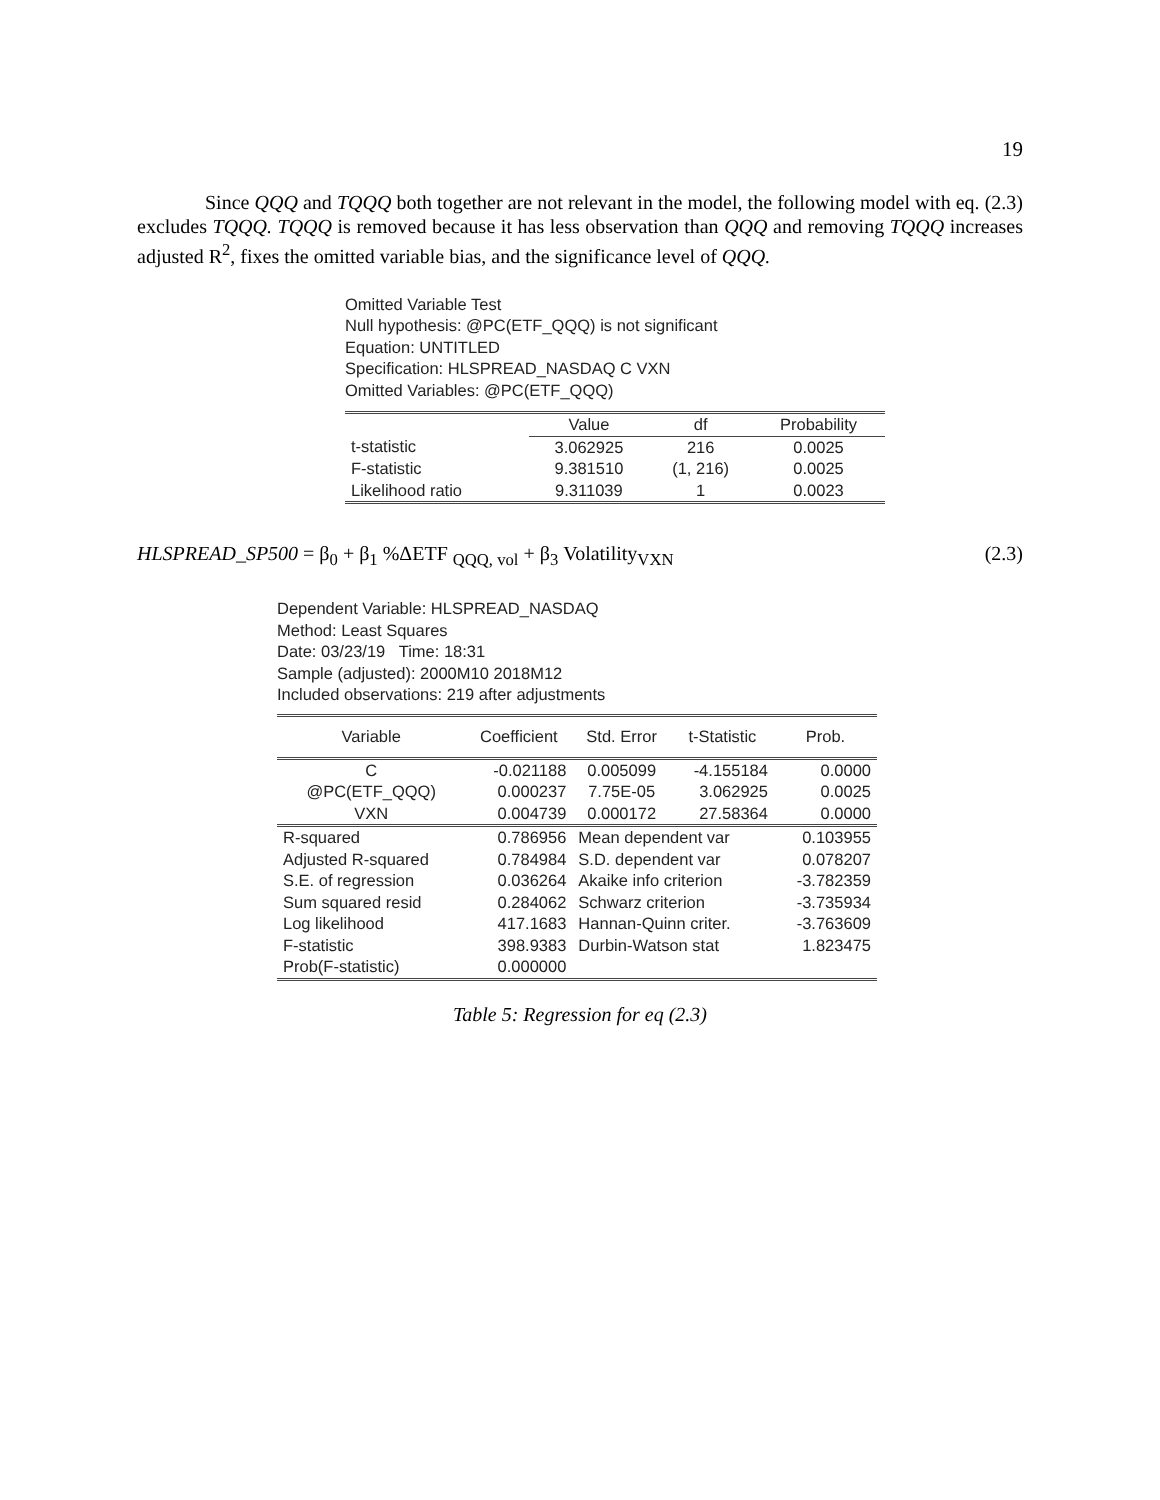19
Since QQQ and TQQQ both together are not relevant in the model, the following model with eq. (2.3) excludes TQQQ. TQQQ is removed because it has less observation than QQQ and removing TQQQ increases adjusted R<sup>2</sup>, fixes the omitted variable bias, and the significance level of QQQ.
Omitted Variable Test
Null hypothesis: @PC(ETF_QQQ) is not significant
Equation: UNTITLED
Specification: HLSPREAD_NASDAQ C VXN
Omitted Variables: @PC(ETF_QQQ)
| | Value | df | Probability |
| --- | --- | --- | --- |
| t-statistic | 3.062925 | 216 | 0.0025 |
| F-statistic | 9.381510 | (1, 216) | 0.0025 |
| Likelihood ratio | 9.311039 | 1 | 0.0023 |
HLSPREAD_SP500 = β<sub>0</sub> + β<sub>1</sub> %ΔETF <sub>QQQ, vol</sub> + β<sub>3</sub> Volatility<sub>VXN</sub> (2.3)
Dependent Variable: HLSPREAD_NASDAQ
Method: Least Squares
Date: 03/23/19 Time: 18:31
Sample (adjusted): 2000M10 2018M12
Included observations: 219 after adjustments
| Variable | Coefficient | Std. Error | t-Statistic | Prob. |
| --- | --- | --- | --- | --- |
| C | -0.021188 | 0.005099 | -4.155184 | 0.0000 |
| @PC(ETF_QQQ) | 0.000237 | 7.75E-05 | 3.062925 | 0.0025 |
| VXN | 0.004739 | 0.000172 | 27.58364 | 0.0000 |
| R-squared | 0.786956 | Mean dependent var | | 0.103955 |
| Adjusted R-squared | 0.784984 | S.D. dependent var | | 0.078207 |
| S.E. of regression | 0.036264 | Akaike info criterion | | -3.782359 |
| Sum squared resid | 0.284062 | Schwarz criterion | | -3.735934 |
| Log likelihood | 417.1683 | Hannan-Quinn criter. | | -3.763609 |
| F-statistic | 398.9383 | Durbin-Watson stat | | 1.823475 |
| Prob(F-statistic) | 0.000000 | | | |
Table 5: Regression for eq (2.3)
___
:: EXERCISE AIM ::
Restate the data word for word without pictures.

:: RESULT BELOW ::
19
Since QQQ and TQQQ both together are not relevant in the model, the following model with eq. (2.3) excludes TQQQ. TQQQ is removed because it has less observation than QQQ and removing TQQQ increases adjusted R<sup>2</sup>, fixes the omitted variable bias, and the significance level of QQQ.
Omitted Variable Test
Null hypothesis: @PC(ETF_QQQ) is not significant
Equation: UNTITLED
Specification: HLSPREAD_NASDAQ C VXN
Omitted Variables: @PC(ETF_QQQ)
| | Value | df | Probability |
| --- | --- | --- | --- |
| t-statistic | 3.062925 | 216 | 0.0025 |
| F-statistic | 9.381510 | (1, 216) | 0.0025 |
| Likelihood ratio | 9.311039 | 1 | 0.0023 |
HLSPREAD_SP500 = β<sub>0</sub> + β<sub>1</sub> %ΔETF <sub>QQQ, vol</sub> + β<sub>3</sub> Volatility<sub>VXN</sub> (2.3)
Dependent Variable: HLSPREAD_NASDAQ
Method: Least Squares
Date: 03/23/19 Time: 18:31
Sample (adjusted): 2000M10 2018M12
Included observations: 219 after adjustments
| Variable | Coefficient | Std. Error | t-Statistic | Prob. |
| --- | --- | --- | --- | --- |
| C | -0.021188 | 0.005099 | -4.155184 | 0.0000 |
| @PC(ETF_QQQ) | 0.000237 | 7.75E-05 | 3.062925 | 0.0025 |
| VXN | 0.004739 | 0.000172 | 27.58364 | 0.0000 |
| R-squared | 0.786956 | Mean dependent var | | 0.103955 |
| Adjusted R-squared | 0.784984 | S.D. dependent var | | 0.078207 |
| S.E. of regression | 0.036264 | Akaike info criterion | | -3.782359 |
| Sum squared resid | 0.284062 | Schwarz criterion | | -3.735934 |
| Log likelihood | 417.1683 | Hannan-Quinn criter. | | -3.763609 |
| F-statistic | 398.9383 | Durbin-Watson stat | | 1.823475 |
| Prob(F-statistic) | 0.000000 | | | |
Table 5: Regression for eq (2.3)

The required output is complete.